Sometimes things happen in our lives that we simply have no words for. Granted, very few of those things have happened in my life, as I always seem to have words, but there are those rare occasions..... This week I was hit with one.
Since Tuesday, one thought, one face, one person, has stayed very close to my heart and my mind. Laura! The thoughts have been there, but no words. I have sat back and watched the world change overnight from a world with Laura in it, to a world where we will only see her face and hear her voice in the memories that linger behind her. I was almost to the point where I didn't think there would ever be words to describe this unbelievable force of nature who could make you laugh and yes....even cry at her will, until I was driving home this morning from buying a sky blue shirt in which to wear to her final good bye. Then the words hit me....and here I sit.
Laura truly was a force of nature and I have known her for the better part of 40 years. She and I had a love/hate relationship growing up. She loved to tease me, scare me and embarrass me....and I hated not knowing what she would do to me each time I walked into that house on Greenwich. In retrospect, Laura would never have frozen "my" underwear at a sleepover or made me help her push a car with a dead battery down a dirt road or embarrass me in Foods class every chance she got, if in fact, she didn't at least like me a little. At least this is what I tell myself. Yes, I am laughing.
In later years though, Laura turned into quite a woman. She was a single mother with two beautiful daughters and two beautiful grand kids. I watched as Laura's rough edges smoothed out and I was able to glimpse what hid beneath the surface. Laura had a heart that was pure and kind and truly good.
When David had surgeries and I did cheesecake benefits, Laura was always one of the first to order and she encouraged others to do it too. When David was in the hospital or whenever I would ask for prayers, she would often send me texts of encouragement and she even stopped by to check on us a couple of times when she still lived close. There was no pretext or ulterior motive, it was just Laura's heart shining through.
Laura lost her mom a few years back and while being a blow to her entire family (she was one of 12), I always thought that she in some ways, took it the hardest. There had always been a bond there and that loss seemed to penetrate her very being. Rather than let it destroy her though, she seemed to strive to be even better, moving in and taking care of her dad and working at being the best mother and grandmother she could be. I know her mom was proud.

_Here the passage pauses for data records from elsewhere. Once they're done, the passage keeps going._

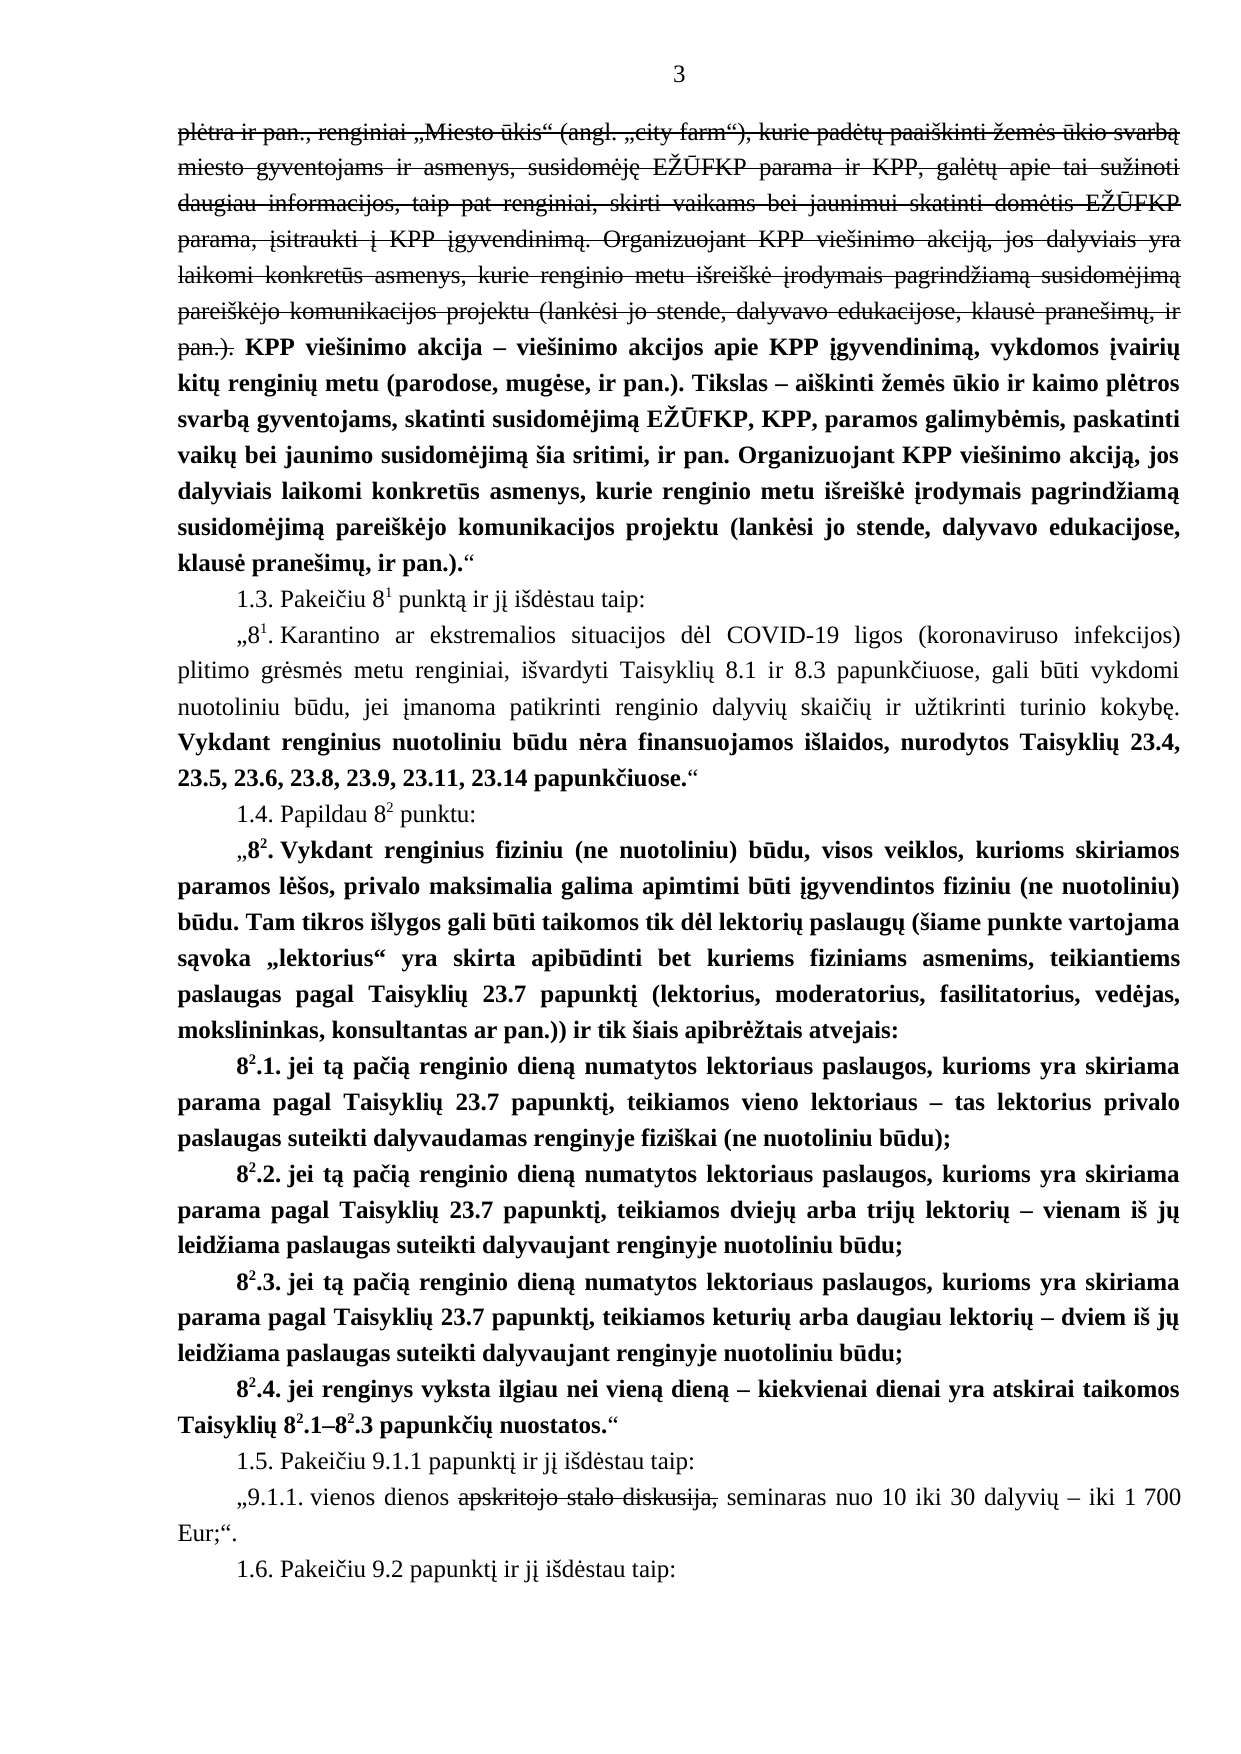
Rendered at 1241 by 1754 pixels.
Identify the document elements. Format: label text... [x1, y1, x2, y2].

text 1.3. Pakeičiu 81 punktą ir jį išdėstau taip: [177, 584, 1181, 612]
text 82.1. jei tą pačią renginio dieną numatytos lektoriaus paslaugos, kurioms yra skiriama parama pagal Taisyklių 23.7 papunktį, teikiamos vieno lektoriaus – tas lektorius privalo paslaugas suteikti dalyvaudamas renginyje fiziškai (ne nuotoliniu būdu); [177, 1051, 1181, 1152]
text 1.5. Pakeičiu 9.1.1 papunktį ir jį išdėstau taip: [177, 1446, 1181, 1475]
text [177, 117, 1181, 204]
text 8.4. KPP viešinimo akcija – viešinimo akcijos apie KPP įgyvendinimą, kurios būtų vykdomos įvairių renginių metu (parodos, mugės, susijusios su žemės ūkiu, maisto ūkiu, miškų ūkiu, kaimo plėtra ir pan., renginiai „Miesto ūkis“ (angl. „city farm“), kurie padėtų paaiškinti žemės ūkio svarbą miesto gyventojams ir asmenys, susidomėję EŽŪFKP parama ir KPP, galėtų apie tai sužinoti daugiau informacijos, taip pat renginiai, skirti vaikams bei jaunimui skatinti domėtis EŽŪFKP parama, įsitraukti į KPP įgyvendinimą. Organizuojant KPP viešinimo akciją, jos dalyviais yra laikomi konkretūs asmenys, kurie renginio metu išreiškė įrodymais pagrindžiamą susidomėjimą pareiškėjo komunikacijos projektu (lankėsi jo stende, dalyvavo edukacijose, klausė pranešimų, ir pan.). KPP viešinimo akcija – viešinimo akcijos apie KPP įgyvendinimą, vykdomos įvairių kitų renginių metu (parodose, mugėse, ir pan.). Tikslas – aiškinti žemės ūkio ir kaimo plėtros svarbą gyventojams, skatinti susidomėjimą EŽŪFKP, KPP, paramos galimybėmis, paskatinti vaikų bei jaunimo susidomėjimą šia sritimi, ir pan. Organizuojant KPP viešinimo akciją, jos dalyviais laikomi konkretūs asmenys, kurie renginio metu išreiškė įrodymais pagrindžiamą susidomėjimą pareiškėjo komunikacijos projektu (lankėsi jo stende, dalyvavo edukacijose, klausė pranešimų, ir pan.).“ [177, 277, 1181, 312]
text „81. Karantino ar ekstremalios situacijos dėl COVID-19 ligos (koronaviruso infekcijos) plitimo grėsmės metu renginiai, išvardyti Taisyklių 8.1 ir 8.3 papunkčiuose, gali būti vykdomi nuotoliniu būdu, jei įmanoma patikrinti renginio dalyvių skaičių ir užtikrinti turinio kokybę. Vykdant renginius nuotoliniu būdu nėra finansuojamos išlaidos, nurodytos Taisyklių 23.4, 23.5, 23.6, 23.8, 23.9, 23.11, 23.14 papunkčiuose.“ [177, 620, 1181, 792]
text „82. Vykdant renginius fiziniu (ne nuotoliniu) būdu, visos veiklos, kurioms skiriamos paramos lėšos, privalo maksimalia galima apimtimi būti įgyvendintos fiziniu (ne nuotoliniu) būdu. Tam tikros išlygos gali būti taikomos tik dėl lektorių paslaugų (šiame punkte vartojama sąvoka „lektorius“ yra skirta apibūdinti bet kuriems fiziniams asmenims, teikiantiems paslaugas pagal Taisyklių 23.7 papunktį (lektorius, moderatorius, fasilitatorius, vedėjas, mokslininkas, konsultantas ar pan.)) ir tik šiais apibrėžtais atvejais: [177, 835, 1181, 1044]
text 82.3. jei tą pačią renginio dieną numatytos lektoriaus paslaugos, kurioms yra skiriama parama pagal Taisyklių 23.7 papunktį, teikiamos keturių arba daugiau lektorių – dviem iš jų leidžiama paslaugas suteikti dalyvaujant renginyje nuotoliniu būdu; [177, 1267, 1181, 1367]
text 82.2. jei tą pačią renginio dieną numatytos lektoriaus paslaugos, kurioms yra skiriama parama pagal Taisyklių 23.7 papunktį, teikiamos dviejų arba trijų lektorių – vienam iš jų leidžiama paslaugas suteikti dalyvaujant renginyje nuotoliniu būdu; [177, 1159, 1181, 1259]
text „9.1.1. vienos dienos apskritojo stalo diskusija, seminaras nuo 10 iki 30 dalyvių – iki 1 700 Eur;“. [177, 1482, 1181, 1547]
text 8.4. KPP viešinimo akcija – viešinimo akcijos apie KPP įgyvendinimą, kurios būtų vykdomos įvairių renginių metu (parodos, mugės, susijusios su žemės ūkiu, maisto ūkiu, miškų ūkiu, kaimo plėtra ir pan., renginiai „Miesto ūkis“ (angl. „city farm“), kurie padėtų paaiškinti žemės ūkio svarbą miesto gyventojams ir asmenys, susidomėję EŽŪFKP parama ir KPP, galėtų apie tai sužinoti daugiau informacijos, taip pat renginiai, skirti vaikams bei jaunimui skatinti domėtis EŽŪFKP parama, įsitraukti į KPP įgyvendinimą. Organizuojant KPP viešinimo akciją, jos dalyviais yra laikomi konkretūs asmenys, kurie renginio metu išreiškė įrodymais pagrindžiamą susidomėjimą pareiškėjo komunikacijos projektu (lankėsi jo stende, dalyvavo edukacijose, klausė pranešimų, ir pan.). KPP viešinimo akcija – viešinimo akcijos apie KPP įgyvendinimą, vykdomos įvairių kitų renginių metu (parodose, mugėse, ir pan.). Tikslas – aiškinti žemės ūkio ir kaimo plėtros svarbą gyventojams, skatinti susidomėjimą EŽŪFKP, KPP, paramos galimybėmis, paskatinti vaikų bei jaunimo susidomėjimą šia sritimi, ir pan. Organizuojant KPP viešinimo akciją, jos dalyviais laikomi konkretūs asmenys, kurie renginio metu išreiškė įrodymais pagrindžiamą susidomėjimą pareiškėjo komunikacijos projektu (lankėsi jo stende, dalyvavo edukacijose, klausė pranešimų, ir pan.).“ [177, 205, 1181, 240]
text 1.6. Pakeičiu 9.2 papunktį ir jį išdėstau taip: [177, 1554, 1181, 1583]
text 1.4. Papildau 82 punktu: [177, 799, 1181, 828]
text 82.4. jei renginys vyksta ilgiau nei vieną dieną – kiekvienai dienai yra atskirai taikomos Taisyklių 82.1–82.3 papunkčių nuostatos.“ [177, 1374, 1181, 1439]
text 8.4. KPP viešinimo akcija – viešinimo akcijos apie KPP įgyvendinimą, kurios būtų vykdomos įvairių renginių metu (parodos, mugės, susijusios su žemės ūkiu, maisto ūkiu, miškų ūkiu, kaimo plėtra ir pan., renginiai „Miesto ūkis“ (angl. „city farm“), kurie padėtų paaiškinti žemės ūkio svarbą miesto gyventojams ir asmenys, susidomėję EŽŪFKP parama ir KPP, galėtų apie tai sužinoti daugiau informacijos, taip pat renginiai, skirti vaikams bei jaunimui skatinti domėtis EŽŪFKP parama, įsitraukti į KPP įgyvendinimą. Organizuojant KPP viešinimo akciją, jos dalyviais yra laikomi konkretūs asmenys, kurie renginio metu išreiškė įrodymais pagrindžiamą susidomėjimą pareiškėjo komunikacijos projektu (lankėsi jo stende, dalyvavo edukacijose, klausė pranešimų, ir pan.). KPP viešinimo akcija – viešinimo akcijos apie KPP įgyvendinimą, vykdomos įvairių kitų renginių metu (parodose, mugėse, ir pan.). Tikslas – aiškinti žemės ūkio ir kaimo plėtros svarbą gyventojams, skatinti susidomėjimą EŽŪFKP, KPP, paramos galimybėmis, paskatinti vaikų bei jaunimo susidomėjimą šia sritimi, ir pan. Organizuojant KPP viešinimo akciją, jos dalyviais laikomi konkretūs asmenys, kurie renginio metu išreiškė įrodymais pagrindžiamą susidomėjimą pareiškėjo komunikacijos projektu (lankėsi jo stende, dalyvavo edukacijose, klausė pranešimų, ir pan.).“ [177, 313, 1181, 577]
text 8.4. KPP viešinimo akcija – viešinimo akcijos apie KPP įgyvendinimą, kurios būtų vykdomos įvairių renginių metu (parodos, mugės, susijusios su žemės ūkiu, maisto ūkiu, miškų ūkiu, kaimo plėtra ir pan., renginiai „Miesto ūkis“ (angl. „city farm“), kurie padėtų paaiškinti žemės ūkio svarbą miesto gyventojams ir asmenys, susidomėję EŽŪFKP parama ir KPP, galėtų apie tai sužinoti daugiau informacijos, taip pat renginiai, skirti vaikams bei jaunimui skatinti domėtis EŽŪFKP parama, įsitraukti į KPP įgyvendinimą. Organizuojant KPP viešinimo akciją, jos dalyviais yra laikomi konkretūs asmenys, kurie renginio metu išreiškė įrodymais pagrindžiamą susidomėjimą pareiškėjo komunikacijos projektu (lankėsi jo stende, dalyvavo edukacijose, klausė pranešimų, ir pan.). KPP viešinimo akcija – viešinimo akcijos apie KPP įgyvendinimą, vykdomos įvairių kitų renginių metu (parodose, mugėse, ir pan.). Tikslas – aiškinti žemės ūkio ir kaimo plėtros svarbą gyventojams, skatinti susidomėjimą EŽŪFKP, KPP, paramos galimybėmis, paskatinti vaikų bei jaunimo susidomėjimą šia sritimi, ir pan. Organizuojant KPP viešinimo akciją, jos dalyviais laikomi konkretūs asmenys, kurie renginio metu išreiškė įrodymais pagrindžiamą susidomėjimą pareiškėjo komunikacijos projektu (lankėsi jo stende, dalyvavo edukacijose, klausė pranešimų, ir pan.).“ [177, 241, 1181, 276]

In recent years, Laura seemed to have found herself and her life was a joy to watch unfold on facebook. That is where I now saw Laura as she had moved to AR and had a good job, a special guy and the devotion of her kids and grand kids. It truly was wonderful watching Laura bravely face life head on and become this really good person.
When I got the call on Tuesday, it was a gut shot. I had just the day before been looking at Laura's facebook Christmas pictures and thinking how wonderful it was that she was going into the new year so happy. There were tears. Unexpected tears and yes, I was a bit embarrassed. I knew if Laura were looking down that she would not like what she saw. Laura was not about the tears.
The last time I saw Laura was in my driveway. She had picked up cheesecakes. She was on her way to some family function or other and she told me if I could get away that I should stop by. As usual, I could not, but as she was leaving, she hugged me and said "You are the sister I never knew I wanted." We both laughed. It was high praise though coming from Laura. Then she said, "I am proud of all you do for your kids. You are a good mom." It touched me to my heart. I was proud of Laura too, but I am not sure I said it. I wish that I had said it.
So today, we wear sky blue and we honor a free spirit, who lived by no ones rules but her own. She was an oxymoron of tenderness and toughness, who made her mark on this world and is leaving a hole that no one could ever possibly fill. Whether you loved her or hated her, my bet is....you will never forget her. I know I won't! Quite honestly, Laura was the bravest woman I have ever known.